On a roll now, Hunt said that you are 20% more likely to die at the weekend due to stroke. In fact, his data was 20 years old, and most recent data shows no day of admission difference. Tragically, patients swallowed the message that hospitals were less safe at weekends and delayed seeking help for life threatening illnesses. Hunt then decided to piss off consultants by claiming only 10% of hospitals had consultants seeing patients within 14 hours. David Speigelhalter, a professor of statistics, said this conclusion was flawed and Dr David Craven, a Fellow of the Royal Society said it was ‘simply impossible’ to know on the set of data used. But Hunt, like Gove, is long since sick of experts.

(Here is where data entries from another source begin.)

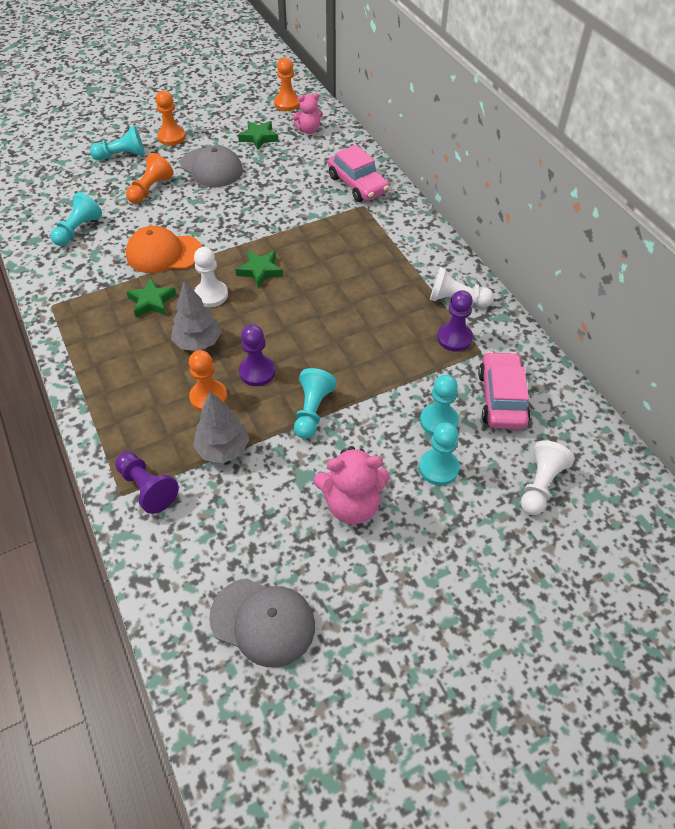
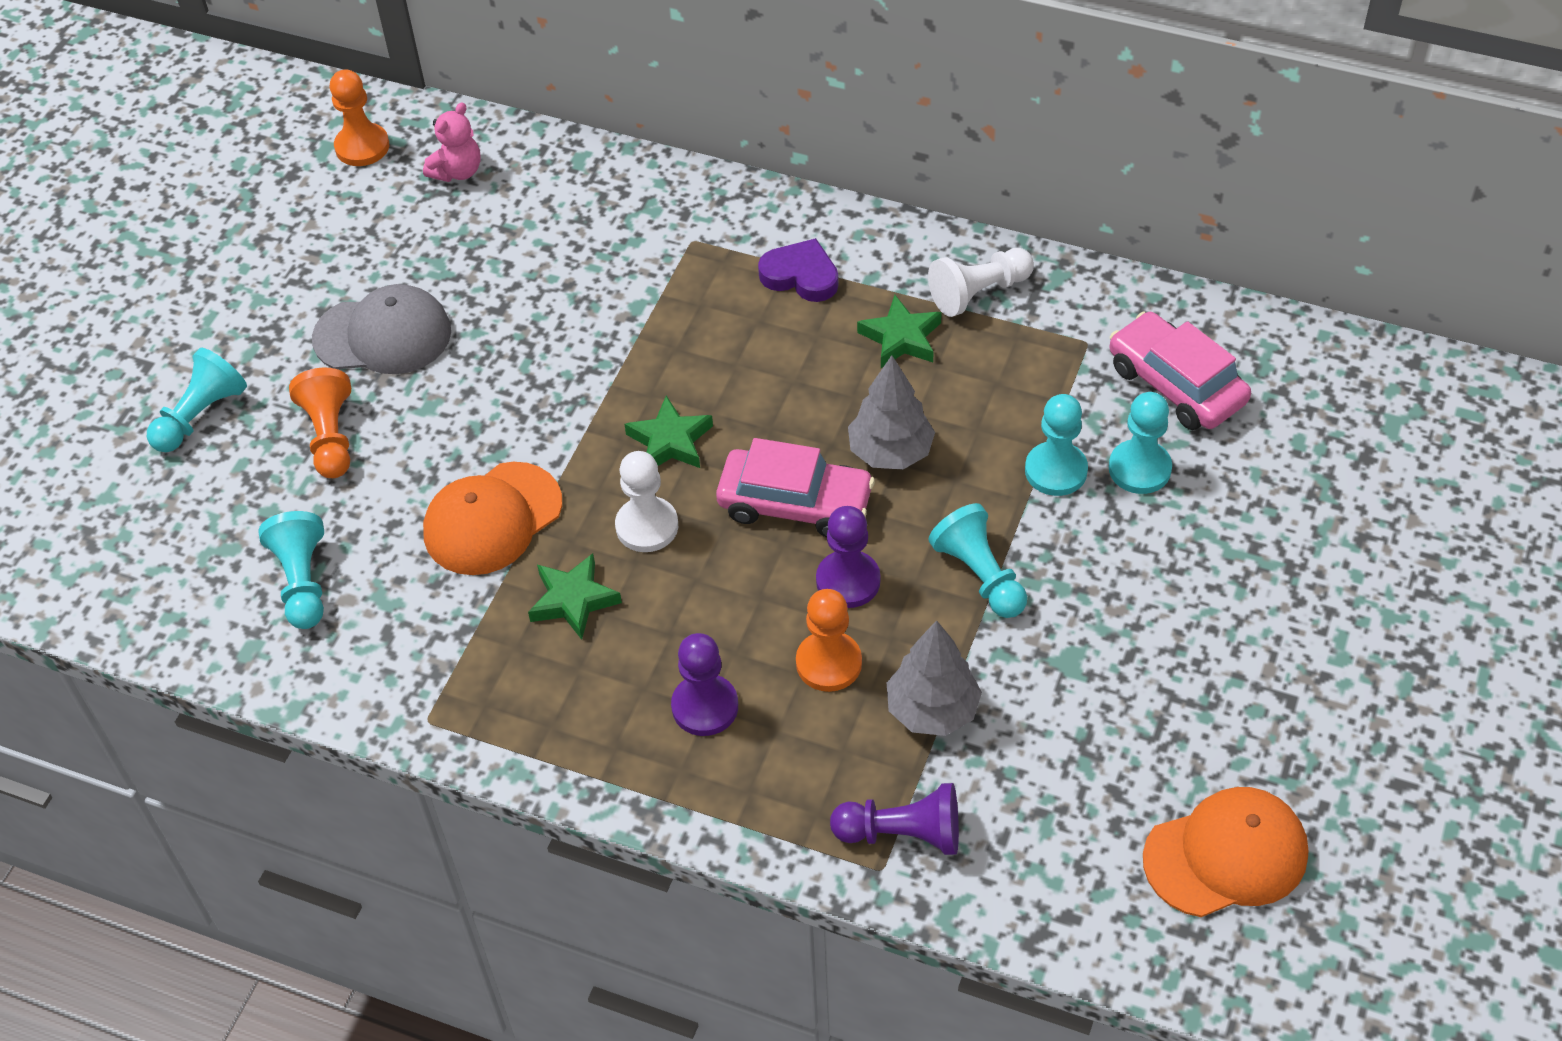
camera: 40 degrees left, 0 degrees up
orange pawn [156,90,186,146] -> none
grey tree [171,280,221,351] -> grey tree moved to [848,355,935,469]
grey cap [209,579,315,667] -> orange cap [1143,787,1308,917]
green star [238,121,279,150] -> green star moved to [857,295,942,368]
pink teddy bear [314,446,390,525] -> none
pink car [328,145,389,202] -> pink car moved to [716,438,875,538]
turquoise pawn [419,422,460,486] -> turquoise pawn moved to [1025,394,1088,496]
purple pawn [437,290,473,352] -> purple pawn moved to [671,633,738,736]
white pawn [521,440,575,515] -> none
none -> purple heart [758,238,839,302]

Unsurprisingly, the normally placid but numerate junior doctors don’t trust Hunt. His offer of a 13% and then 11% pay increase when the ‘overall cost envelop remains neutral’ sounded very fishy. His claim he could introduce a truly 7 day NHS without extra staffing or funding was just laughed at. His claim that he had the power to impose a new contract on them if they refused to accept it was when relations got really frosty. To be fair to Hunt, the BMA should spend its money on professional negotiators rather than using knackered junior doctors, but Hunt’s ‘go to war with the staff’ stance undoubtedly triggered unprecedented strikes. Junior doctors and medical students overwhelmingly rejected their final contract offer in an advisory ballot – despite the recommendation of the BMA and Hunt to accept it. Junior doctor leader Johann Malawana immediately resigned but Hunt has had the brass neck to remain when the vast majority of NHS staff would like him to leave. If he tries to impose the junior doctor contract again, he will doubtless be heading for a High Court challenge
May is not stupid. Hunt is a convenient smokescreen for the creeping privatization of the NHS. NHS England director of strategy Michael Macdonnell says the latest NHS reforms ‘offer private sector organisations an enormous amount of opportunity’. Virgin Care is busy hoovering up as many NHS services as it can. So many GPs are planning on reducing hours or retirement that practices are easily bought up. Private takeovers of hospital chains are on the cards, the bureaucracy of administering a market takes £4.5 billion away from the frontline and a Lords NHS Inquiry lead by the “Under Secretary of State for NHS Productivity” (sic), Lord David Prior is considering patient charges and insurance. Hunt is just the happy whipping boy, diverting attention from the real agenda.